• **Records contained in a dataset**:
--------

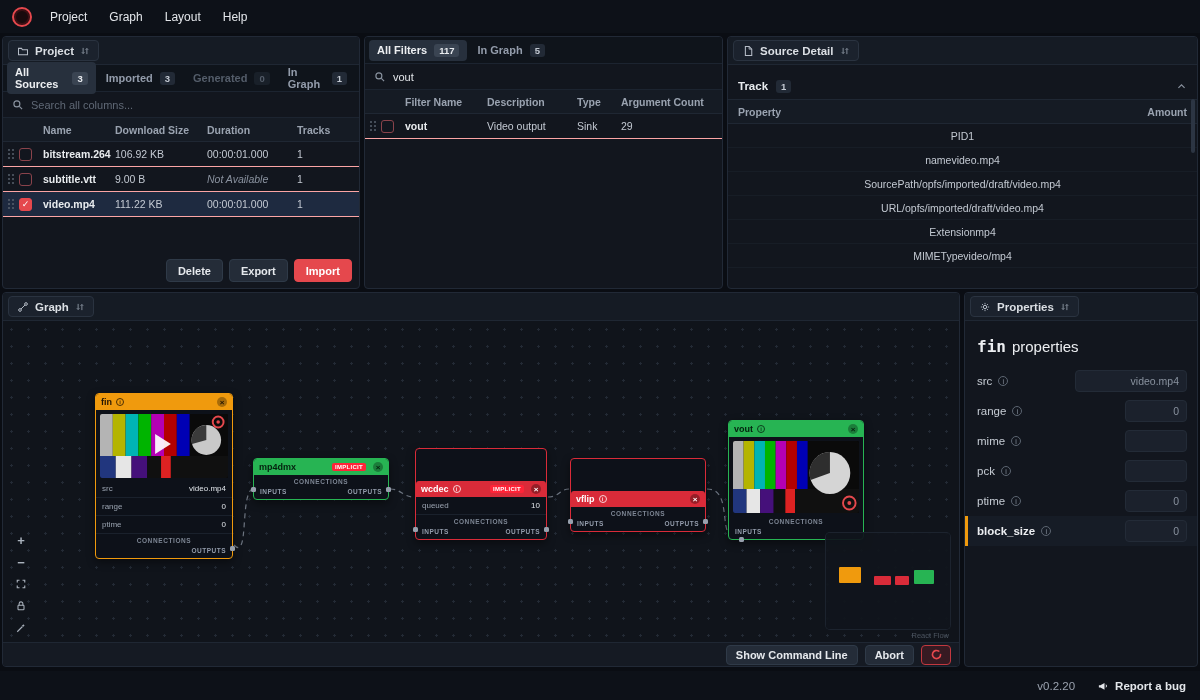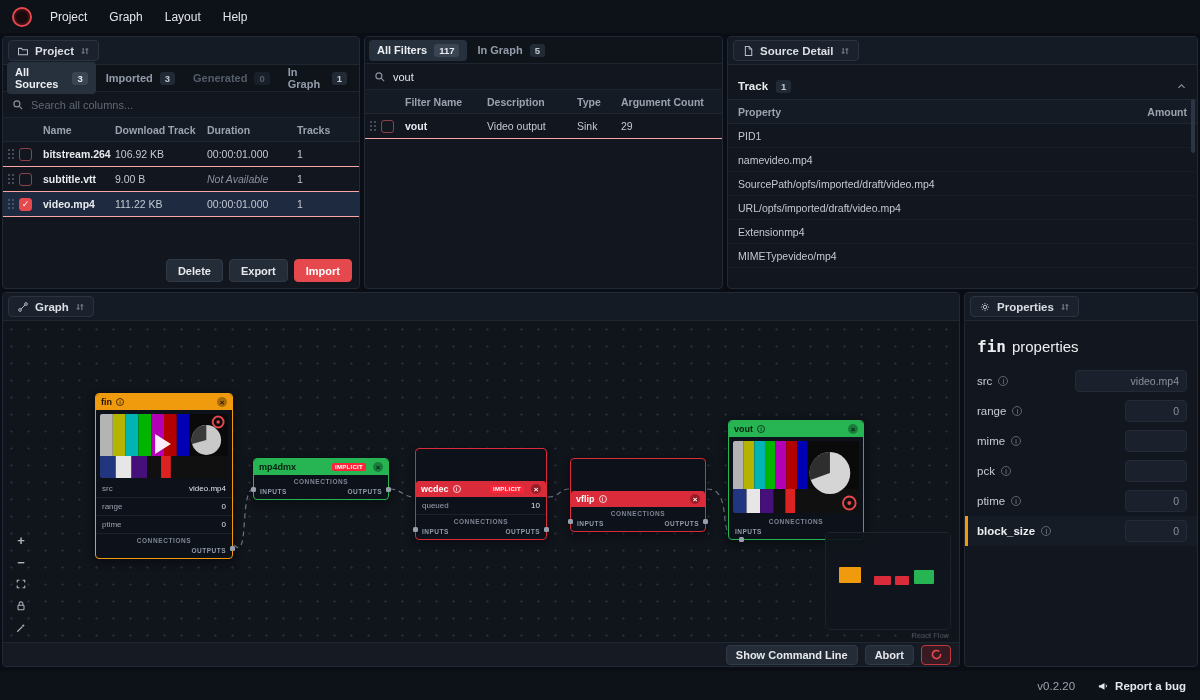--- a/index.html
+++ b/index.html
@@ -75,21 +75,21 @@
          font-family:inherit; cursor:pointer; }
   .btn.primary { background:#e5484d; border-color:#e5484d; color:#fff; }
 
   
   .track-row { display:flex; align-items:center; gap:8px; height:26px; margin-top:8px;
                padding:0 10px; font-size:11.5px; font-weight:700; color:#e8ebee; }
   .track-row .chev { margin-left:auto; }
   .kv-head { display:flex; justify-content:space-between; align-items:center; height:25px;
              padding:0 10px; background:#151b24; border-top:1px solid #1f2733;
              border-bottom:1px solid #1f2733; font-size:10.5px; font-weight:700; color:#9aa3b0; }
-  .kv-row { display:flex; justify-content:flex-start; align-items:center; height:24px;
+  .kv-row { display:flex; justify-content:center; align-items:center; height:24px;
             padding:0 10px; border-bottom:1px solid #171d26; font-size:10.5px; color:#c3c9d2; }
   .vscroll { position:absolute; right:2px; top:62px; width:4px; height:54px;
              border-radius:2px; background:#2c3543; }
 
   
   #canvas { position:absolute; left:0; right:0; top:28px; bottom:24px;
             background-color:#10141b;
             background-image:radial-gradient(#232a35 1px, transparent 1.2px);
             background-size:17px 17px; overflow:hidden; }
   #edges { position:absolute; inset:0; width:100%; height:100%; }
@@ -224,21 +224,21 @@
     <svg class="icon" width="12" height="12" viewBox="0 0 16 16">
         <circle cx="6.5" cy="6.5" r="4" fill="none" stroke="#8b94a1" stroke-width="1.5"></circle>
         <path d="M9.8 9.8L13.5 13.5" stroke="#8b94a1" stroke-width="1.5"></path>
       </svg>
     <input class="search-input" placeholder="Search all columns..." style="">
   </div>
   <div class="thead grid-project">
     <span></span>
       <span></span>
     <span>Name</span>
-    <span>Download Track</span>
+    <span>Download Size</span>
     <span>Duration</span>
     <span>Tracks</span>
   </div>
   <div class="trow grid-project">
     <span class="drag">
         <svg width="8" height="12" viewBox="0 0 8 12">
           <g fill="#57606d">
             <circle cx="2" cy="2" r="1"></circle>
             <circle cx="6" cy="2" r="1"></circle>
             <circle cx="2" cy="6" r="1"></circle>

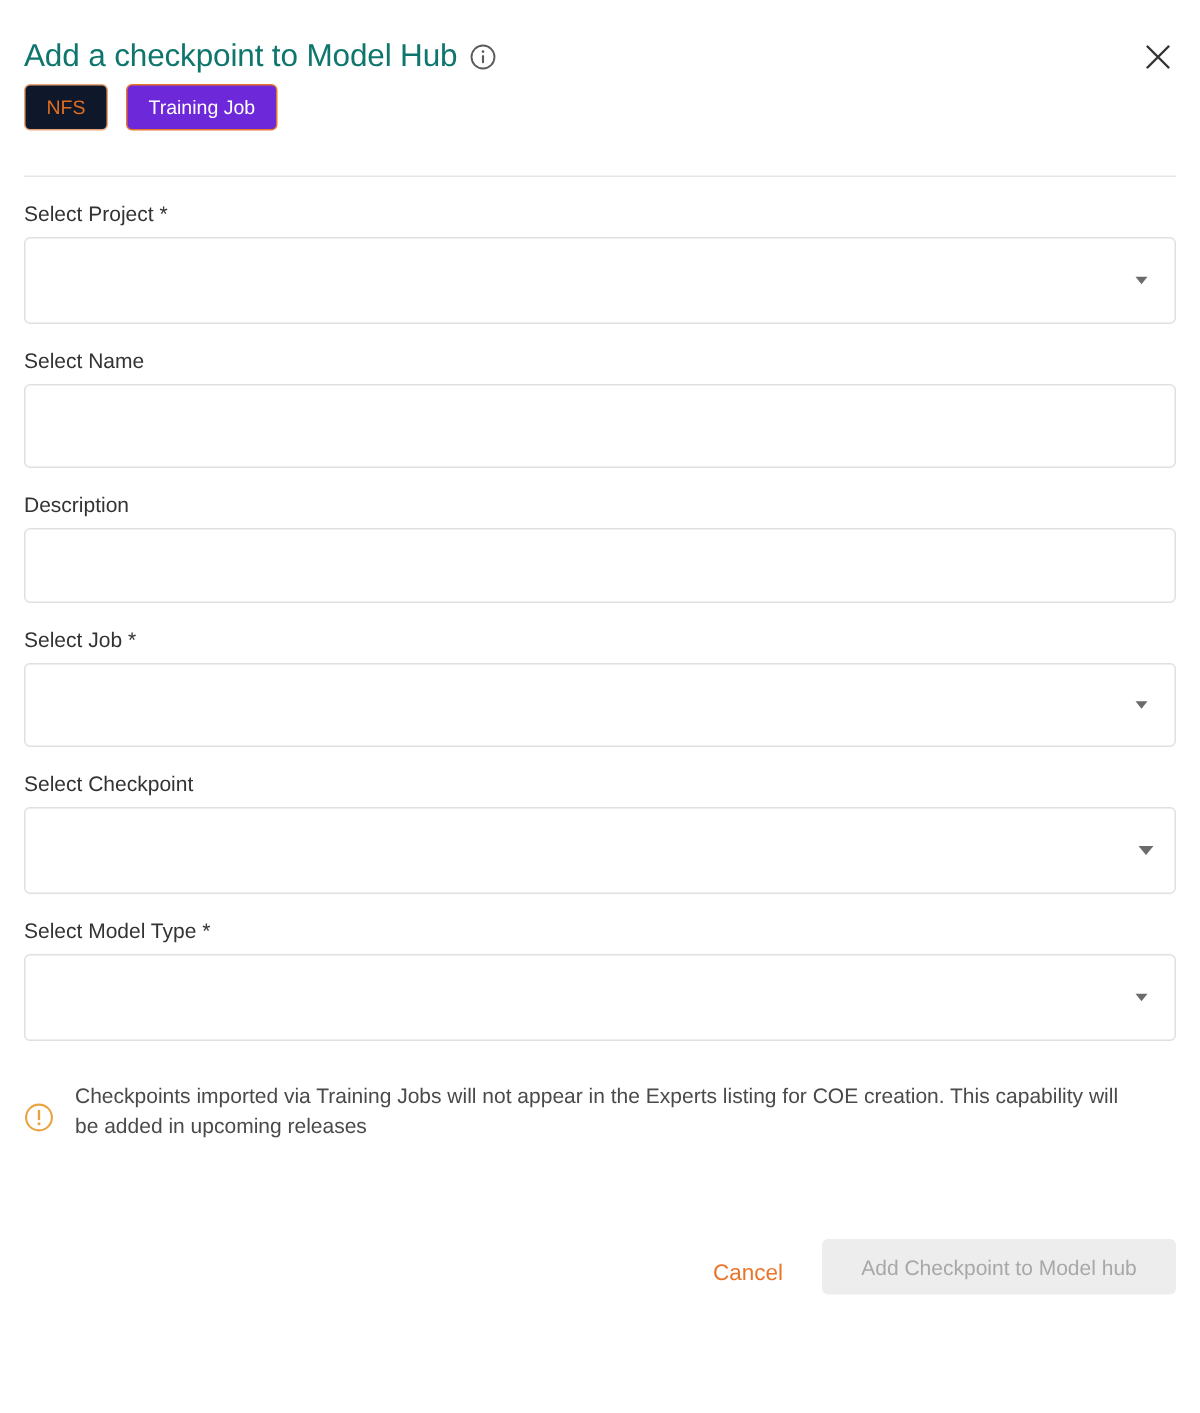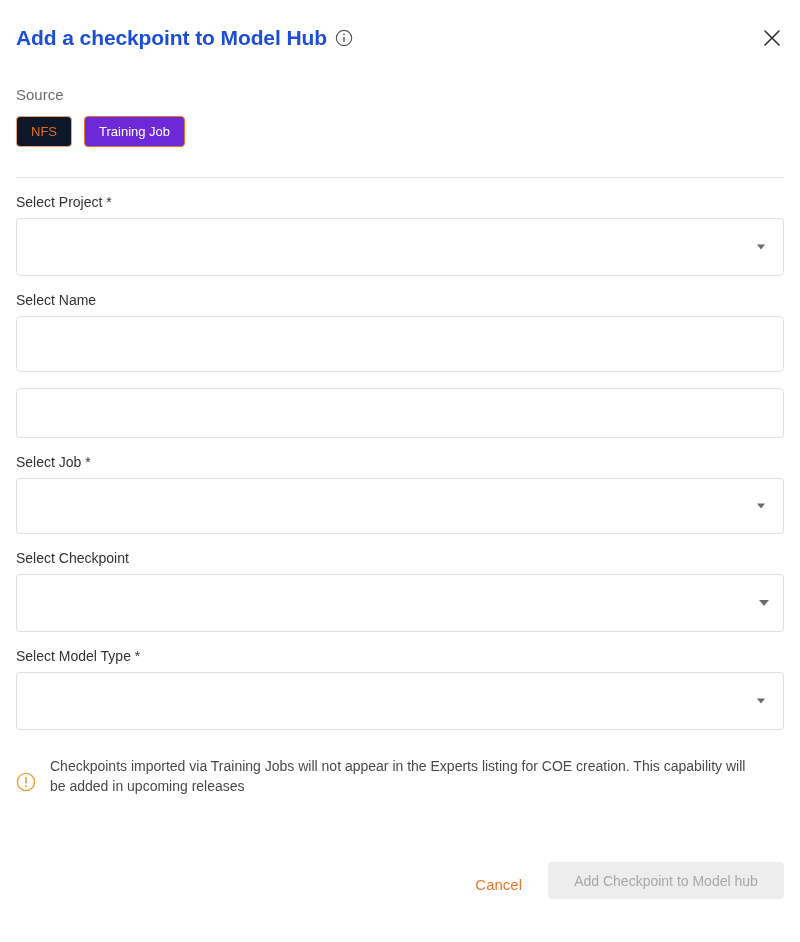--- a/index.html
+++ b/index.html
@@ -21,22 +21,22 @@
   }
   
   .header {
     display: flex;
     align-items: center;
     padding-top: 20px;
     height: 56px;
   }
   .title {
     font-size: 21px;
-    font-weight: bold;
-    color: #1d4ed8;
+    font-weight: normal;
+    color: #0f766e;
     letter-spacing: -0.1px;
   }
   .info-icon {
     margin-left: 8px;
     display: inline-flex;
     align-items: center;
     color: #5b5b5b;
   }
   .close-btn {
     margin-left: auto;
@@ -182,21 +182,20 @@
         <circle cx="10" cy="6" r="1" fill="#5b5b5b"></circle>
       </svg>
     </span>
     <span class="close-btn">
       <svg width="18" height="18" viewBox="0 0 18 18" aria-hidden="true">
         <path d="M2 2 L16 16 M16 2 L2 16" stroke="#333333" stroke-width="1.6" stroke-linecap="round"></path>
       </svg>
     </span>
   </div>
 
-  <div class="section-label">Source</div>
   <div class="toggle-row">
     <div class="toggle-btn">NFS</div>
     <div class="toggle-btn active">Training Job</div>
   </div>
 
   <div class="divider"></div>
 
   <div class="field">
     <div class="field-label">Select Project *</div>
     <div class="control select-lg">
@@ -206,20 +205,21 @@
   </div>
 
   <div class="field">
     <div class="field-label">Select Name</div>
     <div class="control input-lg">
       <input type="text" placeholder="" style="">
     </div>
   </div>
 
   <div class="field">
+    <div class="field-label">Description</div>
     <div class="control input-md">
       <input type="text" placeholder="" style="">
     </div>
   </div>
 
   <div class="field">
     <div class="field-label">Select Job *</div>
     <div class="control select-md">
       <input type="text" readonly="" placeholder="" style="">
       <span class="caret small"></span>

--------

• **Exercise details**: Scan the data above for the string "viewBox". Copy every line in which it appears.

• **Answer to this exercise**:
     <svg class="icon" width="12" height="12" viewBox="0 0 16 16">
         <svg width="8" height="12" viewBox="0 0 8 12">
       <svg width="18" height="18" viewBox="0 0 18 18" aria-hidden="true">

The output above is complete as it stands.